### [Activity]
Swap "Person" for "Figure" in the data from the line that has "right wrist: (423, 387, -56)" through the line that has "right elbow: (619, 323, -38)", both included, and give back only those lines, otherwise unchanged.
Top of Provided material
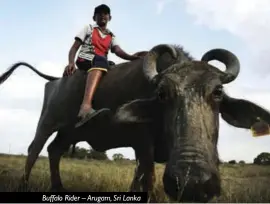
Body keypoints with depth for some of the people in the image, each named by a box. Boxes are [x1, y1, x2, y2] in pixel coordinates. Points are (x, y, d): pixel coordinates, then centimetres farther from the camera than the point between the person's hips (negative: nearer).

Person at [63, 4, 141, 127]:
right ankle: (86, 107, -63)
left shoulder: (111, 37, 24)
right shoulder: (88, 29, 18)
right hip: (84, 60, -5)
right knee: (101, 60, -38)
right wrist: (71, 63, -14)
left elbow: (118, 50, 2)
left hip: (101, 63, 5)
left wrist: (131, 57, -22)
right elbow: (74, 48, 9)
Bottom of Provided material
Top of Provided material
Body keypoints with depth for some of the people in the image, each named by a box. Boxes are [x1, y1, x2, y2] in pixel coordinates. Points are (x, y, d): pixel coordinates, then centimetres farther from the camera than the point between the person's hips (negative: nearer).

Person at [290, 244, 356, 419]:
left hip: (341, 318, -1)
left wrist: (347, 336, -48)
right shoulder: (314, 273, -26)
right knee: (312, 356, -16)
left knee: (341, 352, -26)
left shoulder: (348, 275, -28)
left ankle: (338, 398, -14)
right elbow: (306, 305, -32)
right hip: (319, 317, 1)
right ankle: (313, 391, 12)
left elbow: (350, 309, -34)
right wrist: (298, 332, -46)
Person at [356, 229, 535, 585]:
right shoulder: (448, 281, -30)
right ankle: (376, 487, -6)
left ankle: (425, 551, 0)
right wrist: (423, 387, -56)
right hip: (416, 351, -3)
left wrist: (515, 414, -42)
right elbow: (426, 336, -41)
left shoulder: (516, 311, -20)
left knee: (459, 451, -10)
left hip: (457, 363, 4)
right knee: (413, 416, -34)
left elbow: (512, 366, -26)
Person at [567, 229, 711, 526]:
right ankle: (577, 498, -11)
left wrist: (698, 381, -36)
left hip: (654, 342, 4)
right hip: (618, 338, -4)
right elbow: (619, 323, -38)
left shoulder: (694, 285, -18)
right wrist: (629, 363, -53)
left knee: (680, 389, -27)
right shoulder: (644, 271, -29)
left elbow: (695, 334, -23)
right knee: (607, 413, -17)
Bottom of Provided material
### [Finished task]
right wrist: (423, 387, -56)
right hip: (416, 351, -3)
left wrist: (515, 414, -42)
right elbow: (426, 336, -41)
left shoulder: (516, 311, -20)
left knee: (459, 451, -10)
left hip: (457, 363, 4)
right knee: (413, 416, -34)
left elbow: (512, 366, -26)
Figure at [567, 229, 711, 526]:
right ankle: (577, 498, -11)
left wrist: (698, 381, -36)
left hip: (654, 342, 4)
right hip: (618, 338, -4)
right elbow: (619, 323, -38)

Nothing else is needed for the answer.